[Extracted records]

++++

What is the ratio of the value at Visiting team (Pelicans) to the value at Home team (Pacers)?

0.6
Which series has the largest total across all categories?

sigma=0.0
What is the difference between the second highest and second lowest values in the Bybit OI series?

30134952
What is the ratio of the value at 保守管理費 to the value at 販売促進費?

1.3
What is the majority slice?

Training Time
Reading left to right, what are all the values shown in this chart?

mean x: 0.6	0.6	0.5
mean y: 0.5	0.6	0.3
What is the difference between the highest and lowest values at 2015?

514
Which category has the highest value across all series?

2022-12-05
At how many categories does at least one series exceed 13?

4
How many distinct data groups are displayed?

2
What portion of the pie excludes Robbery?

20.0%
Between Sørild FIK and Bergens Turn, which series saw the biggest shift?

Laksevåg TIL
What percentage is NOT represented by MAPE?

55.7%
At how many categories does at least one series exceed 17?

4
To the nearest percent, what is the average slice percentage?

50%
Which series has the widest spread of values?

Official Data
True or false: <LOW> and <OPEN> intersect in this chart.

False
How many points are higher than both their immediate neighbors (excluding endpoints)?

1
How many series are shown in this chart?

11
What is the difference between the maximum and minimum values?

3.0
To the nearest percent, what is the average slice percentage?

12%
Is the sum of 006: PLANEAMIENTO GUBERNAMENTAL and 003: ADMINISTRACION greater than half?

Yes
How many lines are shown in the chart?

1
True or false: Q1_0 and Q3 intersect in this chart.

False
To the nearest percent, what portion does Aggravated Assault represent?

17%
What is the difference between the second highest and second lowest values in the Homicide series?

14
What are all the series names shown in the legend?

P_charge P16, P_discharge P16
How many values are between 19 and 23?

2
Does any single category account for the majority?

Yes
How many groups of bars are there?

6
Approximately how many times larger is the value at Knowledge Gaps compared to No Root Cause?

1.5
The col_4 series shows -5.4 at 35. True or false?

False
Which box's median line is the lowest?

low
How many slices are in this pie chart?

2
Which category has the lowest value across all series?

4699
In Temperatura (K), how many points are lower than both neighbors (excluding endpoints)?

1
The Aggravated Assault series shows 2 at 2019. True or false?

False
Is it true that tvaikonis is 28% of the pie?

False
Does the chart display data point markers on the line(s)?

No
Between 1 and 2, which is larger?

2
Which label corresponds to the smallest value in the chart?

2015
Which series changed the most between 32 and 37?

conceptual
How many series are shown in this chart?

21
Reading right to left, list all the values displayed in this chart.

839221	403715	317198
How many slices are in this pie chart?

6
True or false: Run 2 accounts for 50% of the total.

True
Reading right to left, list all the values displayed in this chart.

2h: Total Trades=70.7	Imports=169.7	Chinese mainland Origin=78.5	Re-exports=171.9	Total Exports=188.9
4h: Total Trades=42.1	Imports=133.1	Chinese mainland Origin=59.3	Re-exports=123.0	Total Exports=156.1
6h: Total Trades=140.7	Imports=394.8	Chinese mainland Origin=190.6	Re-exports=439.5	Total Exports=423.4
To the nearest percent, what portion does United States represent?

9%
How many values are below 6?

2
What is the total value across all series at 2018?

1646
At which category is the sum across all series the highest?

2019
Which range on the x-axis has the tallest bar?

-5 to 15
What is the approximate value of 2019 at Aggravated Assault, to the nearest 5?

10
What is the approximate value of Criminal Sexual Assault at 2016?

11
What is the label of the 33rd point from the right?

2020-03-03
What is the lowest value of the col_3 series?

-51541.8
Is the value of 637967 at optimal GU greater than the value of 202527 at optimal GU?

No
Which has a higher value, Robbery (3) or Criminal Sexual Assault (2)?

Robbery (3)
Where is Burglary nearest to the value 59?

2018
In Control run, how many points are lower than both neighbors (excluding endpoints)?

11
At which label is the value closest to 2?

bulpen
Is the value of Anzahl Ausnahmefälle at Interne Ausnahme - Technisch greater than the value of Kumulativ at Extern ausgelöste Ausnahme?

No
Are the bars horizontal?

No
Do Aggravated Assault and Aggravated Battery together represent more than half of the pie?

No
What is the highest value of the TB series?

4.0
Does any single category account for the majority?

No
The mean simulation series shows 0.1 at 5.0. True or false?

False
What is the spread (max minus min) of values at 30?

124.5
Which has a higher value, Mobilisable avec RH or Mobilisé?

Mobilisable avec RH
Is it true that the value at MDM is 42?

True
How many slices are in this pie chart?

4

++++

• PROBLEM DESCRIPTION:
Please put all the rows above into a numbered list, leaving out the blank lines.

• SOLVED PROBLEM:
1. What is the ratio of the value at Visiting team (Pelicans) to the value at Home team (Pacers)?
2. 0.6
3. Which series has the largest total across all categories?
4. sigma=0.0
5. What is the difference between the second highest and second lowest values in the Bybit OI series?
6. 30134952
7. What is the ratio of the value at 保守管理費 to the value at 販売促進費?
8. 1.3
9. What is the majority slice?
10. Training Time
11. Reading left to right, what are all the values shown in this chart?
12. mean x: 0.6	0.6	0.5
13. mean y: 0.5	0.6	0.3
14. What is the difference between the highest and lowest values at 2015?
15. 514
16. Which category has the highest value across all series?
17. 2022-12-05
18. At how many categories does at least one series exceed 13?
19. 4
20. How many distinct data groups are displayed?
21. 2
22. What portion of the pie excludes Robbery?
23. 20.0%
24. Between Sørild FIK and Bergens Turn, which series saw the biggest shift?
25. Laksevåg TIL
26. What percentage is NOT represented by MAPE?
27. 55.7%
28. At how many categories does at least one series exceed 17?
29. 4
30. To the nearest percent, what is the average slice percentage?
31. 50%
32. Which series has the widest spread of values?
33. Official Data
34. True or false: <LOW> and <OPEN> intersect in this chart.
35. False
36. How many points are higher than both their immediate neighbors (excluding endpoints)?
37. 1
38. How many series are shown in this chart?
39. 11
40. What is the difference between the maximum and minimum values?
41. 3.0
42. To the nearest percent, what is the average slice percentage?
43. 12%
44. Is the sum of 006: PLANEAMIENTO GUBERNAMENTAL and 003: ADMINISTRACION greater than half?
45. Yes
46. How many lines are shown in the chart?
47. 1
48. True or false: Q1_0 and Q3 intersect in this chart.
49. False
50. To the nearest percent, what portion does Aggravated Assault represent?
51. 17%
52. What is the difference between the second highest and second lowest values in the Homicide series?
53. 14
54. What are all the series names shown in the legend?
55. P_charge P16, P_discharge P16
56. How many values are between 19 and 23?
57. 2
58. Does any single category account for the majority?
59. Yes
60. How many groups of bars are there?
61. 6
62. Approximately how many times larger is the value at Knowledge Gaps compared to No Root Cause?
63. 1.5
64. The col_4 series shows -5.4 at 35. True or false?
65. False
66. Which box's median line is the lowest?
67. low
68. How many slices are in this pie chart?
69. 2
70. Which category has the lowest value across all series?
71. 4699
72. In Temperatura (K), how many points are lower than both neighbors (excluding endpoints)?
73. 1
74. The Aggravated Assault series shows 2 at 2019. True or false?
75. False
76. Is it true that tvaikonis is 28% of the pie?
77. False
78. Does the chart display data point markers on the line(s)?
79. No
80. Between 1 and 2, which is larger?
81. 2
82. Which label corresponds to the smallest value in the chart?
83. 2015
84. Which series changed the most between 32 and 37?
85. conceptual
86. How many series are shown in this chart?
87. 21
88. Reading right to left, list all the values displayed in this chart.
89. 839221	403715	317198
90. How many slices are in this pie chart?
91. 6
92. True or false: Run 2 accounts for 50% of the total.
93. True
94. Reading right to left, list all the values displayed in this chart.
95. 2h: Total Trades=70.7	Imports=169.7	Chinese mainland Origin=78.5	Re-exports=171.9	Total Exports=188.9
96. 4h: Total Trades=42.1	Imports=133.1	Chinese mainland Origin=59.3	Re-exports=123.0	Total Exports=156.1
97. 6h: Total Trades=140.7	Imports=394.8	Chinese mainland Origin=190.6	Re-exports=439.5	Total Exports=423.4
98. To the nearest percent, what portion does United States represent?
99. 9%
100. How many values are below 6?
101. 2
102. What is the total value across all series at 2018?
103. 1646
104. At which category is the sum across all series the highest?
105. 2019
106. Which range on the x-axis has the tallest bar?
107. -5 to 15
108. What is the approximate value of 2019 at Aggravated Assault, to the nearest 5?
109. 10
110. What is the approximate value of Criminal Sexual Assault at 2016?
111. 11
112. What is the label of the 33rd point from the right?
113. 2020-03-03
114. What is the lowest value of the col_3 series?
115. -51541.8
116. Is the value of 637967 at optimal GU greater than the value of 202527 at optimal GU?
117. No
118. Which has a higher value, Robbery (3) or Criminal Sexual Assault (2)?
119. Robbery (3)
120. Where is Burglary nearest to the value 59?
121. 2018
122. In Control run, how many points are lower than both neighbors (excluding endpoints)?
123. 11
124. At which label is the value closest to 2?
125. bulpen
126. Is the value of Anzahl Ausnahmefälle at Interne Ausnahme - Technisch greater than the value of Kumulativ at Extern ausgelöste Ausnahme?
127. No
128. Are the bars horizontal?
129. No
130. Do Aggravated Assault and Aggravated Battery together represent more than half of the pie?
131. No
132. What is the highest value of the TB series?
133. 4.0
134. Does any single category account for the majority?
135. No
136. The mean simulation series shows 0.1 at 5.0. True or false?
137. False
138. What is the spread (max minus min) of values at 30?
139. 124.5
140. Which has a higher value, Mobilisable avec RH or Mobilisé?
141. Mobilisable avec RH
142. Is it true that the value at MDM is 42?
143. True
144. How many slices are in this pie chart?
145. 4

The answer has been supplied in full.